I have a database table, lets call it t_customer
, that has millions of records. I need to process each records and I decide to process them in batch of 500, ordered by created_date
. After processing the record, I will insert the result of the process to another table, lets call this one t_summary_log
. The cardinality of their relationship is optional one is to one. After inserting into t_summary_log
, the particular t_customer
will be queued again at the end of the list while waiting for the remainder of the t_customer
table to be processed.
After processing the last record, it will reprocess again from the oldest record, updating the t_summary_log.last_updated_date
every iteration.
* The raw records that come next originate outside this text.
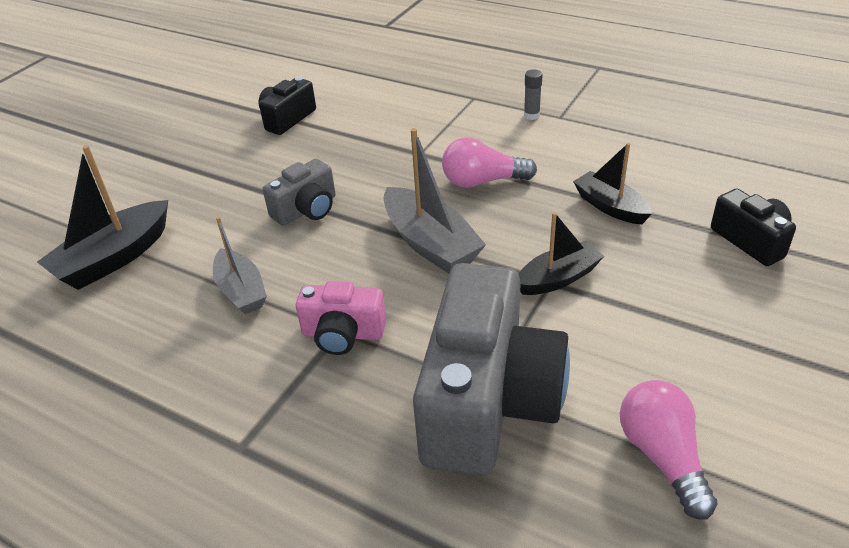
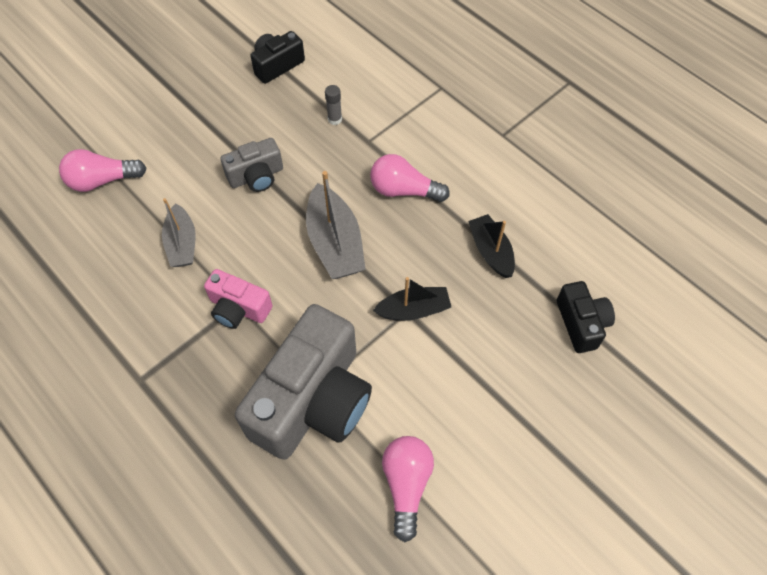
camera: 15 degrees right, 20 degrees up
black boat [37,145,168,290] -> pink light bulb [59,149,147,192]
grey glue stick [524,70,542,120] -> grey glue stick moved to [325,85,342,125]

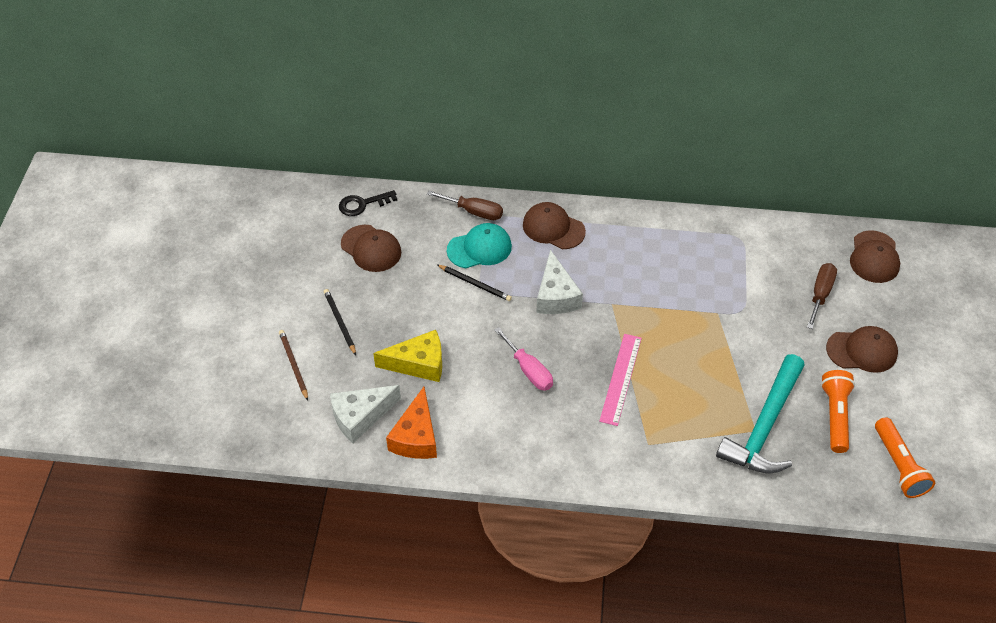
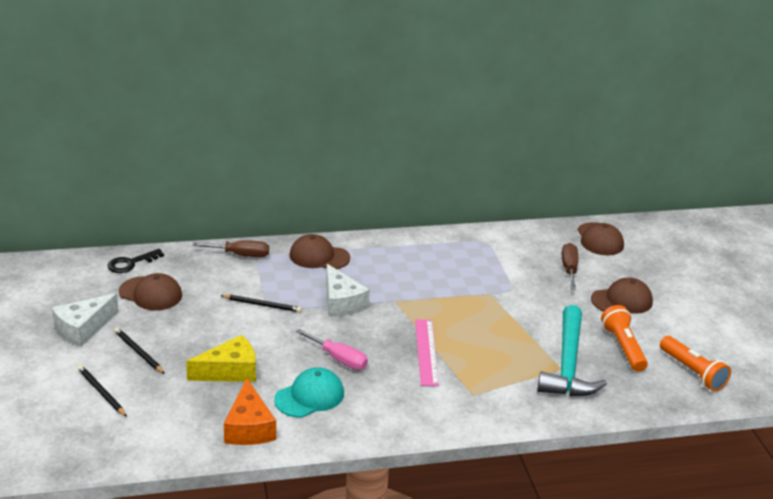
camera: 20 degrees left, 20 degrees down
brown pencil [279,330,308,401] -> black pencil [78,365,127,417]
white cheese [330,385,401,443] -> white cheese moved to [52,293,119,347]
turquoise cap [447,223,512,268] -> turquoise cap moved to [274,367,344,418]

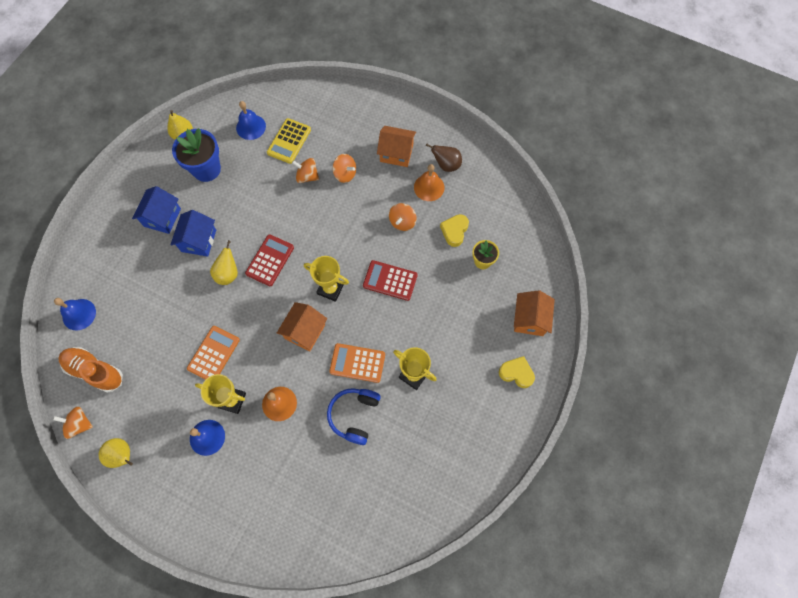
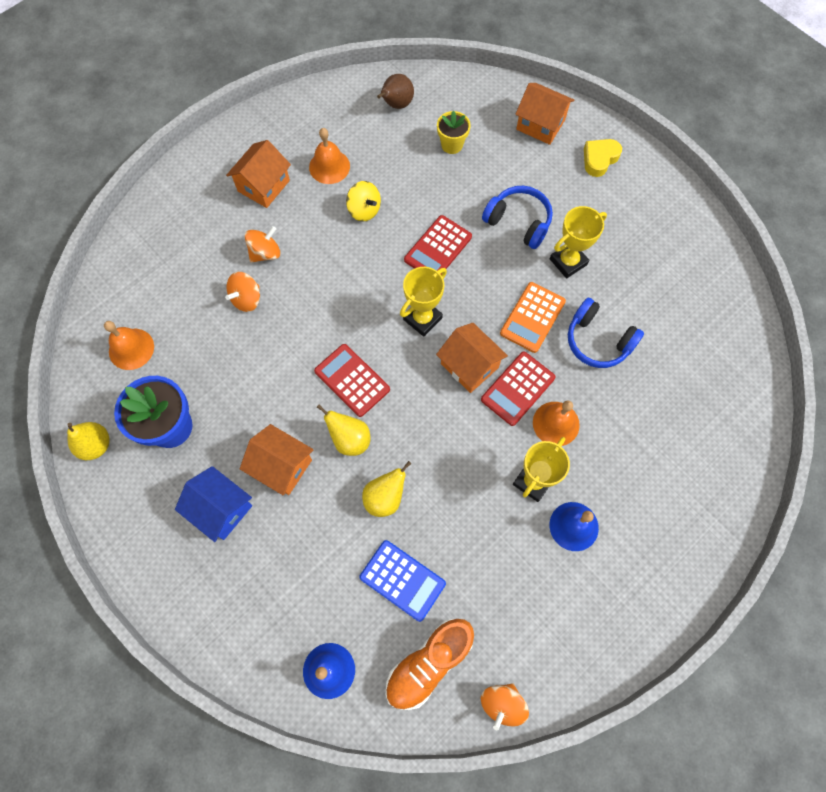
camera: 70 degrees left, 0 degrees up
yellow pear [99,438,133,468] -> yellow pear moved to [362,461,411,517]
blue house [170,210,216,257] -> orange house [240,424,314,496]
orange calculator [187,326,240,380] -> none
blue bell [236,101,266,140] -> orange bell [104,321,154,370]
yellow calculator [267,118,311,164] -> none
orange spinning top [389,203,417,231] -> yellow spinning top [346,181,381,222]
brown pear [426,143,462,172] -> brown pear moved to [377,74,414,109]
yellow heart [440,214,469,247] -> none
none -> blue calculator [359,540,446,622]
none -> red calculator [481,352,556,426]
none -> blue headphones [482,186,553,249]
The only time a t_customer
will be removed from the loop is when it’s matching entry in t_summary_log
has a status_flag=1
. Here is how I fetch the batch of records I will about to process.
SELECT
a.id,
a.username,
IFNULL(b.last_updated_date, c.created_date) AS last_updated_date
FROM
t_customer a
LEFT JOIN
t_summary_log b ON b.customer_id = a.id
WHERE
NOT EXISTS( SELECT
1
FROM
t_summary_log b0
WHERE
b0.customer_id = a.id
-- 0=on-going, 1=final, no modification needed
AND b0.status_flag = 1)
ORDER BY 3 ASC
LIMIT 500;
I am trying to avoid accessing the t_summary_log
table twice. Is there a type of JOIN
where it wont include the rows of the left table if it satisfy a certain condition on the right table? I think its a waste to perform the EXISTS
condition when it could easily check the status_flag
column right away in the join clause. Assuming that the t_summary_log
will also have millions of record and will have to scan it TWICE.